You’ll tick off the biggest tropes of Southern Gothic very quickly, because despite admirable spirit, that’s all The Devil All The Time ever really is: a patchwork of genre tropes. There is seldom a scene without a cross, for example, beit around a character’s neck or mounted from a rusty nail. There are terrible fathers, too, not the least of whom is the drunken, dog murdering Willard, whose wartime experience with a gruesome crucifixion sets the film’s wearily bleak tone from the start. Symbolism can make for nice seasoning, but Campos clearly forgot to tighten the salt-shaker lid.
The film does try to make some profound points: The murderous couple, for example – taking pictures of their victims, labelled “models,” in the moment of their deaths – kill to feel closer to God. Based on the age old proverb that the eyes are the window to the soul, this is an interesting conceit in itself, but writer-director Antonio Campos and co-writer Paulo Campos neglect to take it any further; it’s nothing more than window dressing to the grotesque.

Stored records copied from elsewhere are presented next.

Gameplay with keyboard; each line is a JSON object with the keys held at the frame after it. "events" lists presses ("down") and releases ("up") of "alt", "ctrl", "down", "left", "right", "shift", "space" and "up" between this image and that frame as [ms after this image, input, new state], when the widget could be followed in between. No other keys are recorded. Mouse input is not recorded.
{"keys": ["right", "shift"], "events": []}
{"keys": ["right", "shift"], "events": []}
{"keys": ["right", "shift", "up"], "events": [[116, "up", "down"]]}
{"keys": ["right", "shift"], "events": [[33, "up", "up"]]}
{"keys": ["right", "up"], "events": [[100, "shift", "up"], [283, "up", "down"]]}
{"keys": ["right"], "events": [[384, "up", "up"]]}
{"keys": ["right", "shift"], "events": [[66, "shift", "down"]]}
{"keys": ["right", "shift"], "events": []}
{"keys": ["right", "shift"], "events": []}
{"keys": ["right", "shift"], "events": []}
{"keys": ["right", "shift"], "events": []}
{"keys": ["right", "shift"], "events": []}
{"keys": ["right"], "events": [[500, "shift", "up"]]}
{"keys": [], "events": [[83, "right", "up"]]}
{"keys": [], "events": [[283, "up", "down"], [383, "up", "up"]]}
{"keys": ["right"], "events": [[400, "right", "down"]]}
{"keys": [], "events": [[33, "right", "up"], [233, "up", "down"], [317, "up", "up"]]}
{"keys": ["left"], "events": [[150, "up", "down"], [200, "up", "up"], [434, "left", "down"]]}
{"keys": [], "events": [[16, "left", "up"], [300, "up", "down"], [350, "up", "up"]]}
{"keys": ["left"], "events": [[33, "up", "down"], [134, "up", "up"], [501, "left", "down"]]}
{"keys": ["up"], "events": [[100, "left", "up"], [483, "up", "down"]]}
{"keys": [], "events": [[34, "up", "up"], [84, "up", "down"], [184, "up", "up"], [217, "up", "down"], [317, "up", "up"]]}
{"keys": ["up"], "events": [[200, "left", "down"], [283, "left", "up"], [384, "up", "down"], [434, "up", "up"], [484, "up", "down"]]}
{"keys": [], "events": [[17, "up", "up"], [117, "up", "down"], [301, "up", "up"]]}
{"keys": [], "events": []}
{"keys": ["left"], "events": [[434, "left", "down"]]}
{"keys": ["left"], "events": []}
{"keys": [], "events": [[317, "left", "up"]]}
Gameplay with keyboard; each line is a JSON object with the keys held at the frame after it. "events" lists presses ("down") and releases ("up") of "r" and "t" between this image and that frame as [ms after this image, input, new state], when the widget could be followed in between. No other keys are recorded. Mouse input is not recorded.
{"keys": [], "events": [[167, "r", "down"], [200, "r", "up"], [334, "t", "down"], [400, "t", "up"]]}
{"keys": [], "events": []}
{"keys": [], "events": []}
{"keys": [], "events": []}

The Campos’ frequently skip over details in this manner; in one scene, a dog is ritualistically crucified as an offering to God but again, the gross-out factor is centred, as opposed to why such an act might have been performed. This superficiality carries throughout the film: The Devil All The Time is peppered with interesting ideas, but they’re poorly elucidated and rarely expanded on.
Robert Pattinson plays the nefarious Teagardin with a fantastic southern drawl and remarkable chutzpah. His performance is undoubtedly the best of the lot, and deserving of so much more than given: In abstract, Teagardin is just another creepy gothic priest, a composite of better written characters to come before him. In other words, he’s the afterbirth of Eli Sunday: They should’ve put him in a glass jar on the mantelpiece.
In many ways Teagardin is a great analogy for The Devil All The Time. The spectacle itself isn’t exactly unenjoyable; it’s melodramatic and quite engaging. But it’s also frustratingly derivative, and this quickly becomes grating. A genre piece is seldom good if it’s trying so aggressively to evoke past texts: It tries hard to be “Wise Blood,” but The Devil All The Time is more of an annoying dud.
The Devil All the Time premieres globally on Netflix September 16.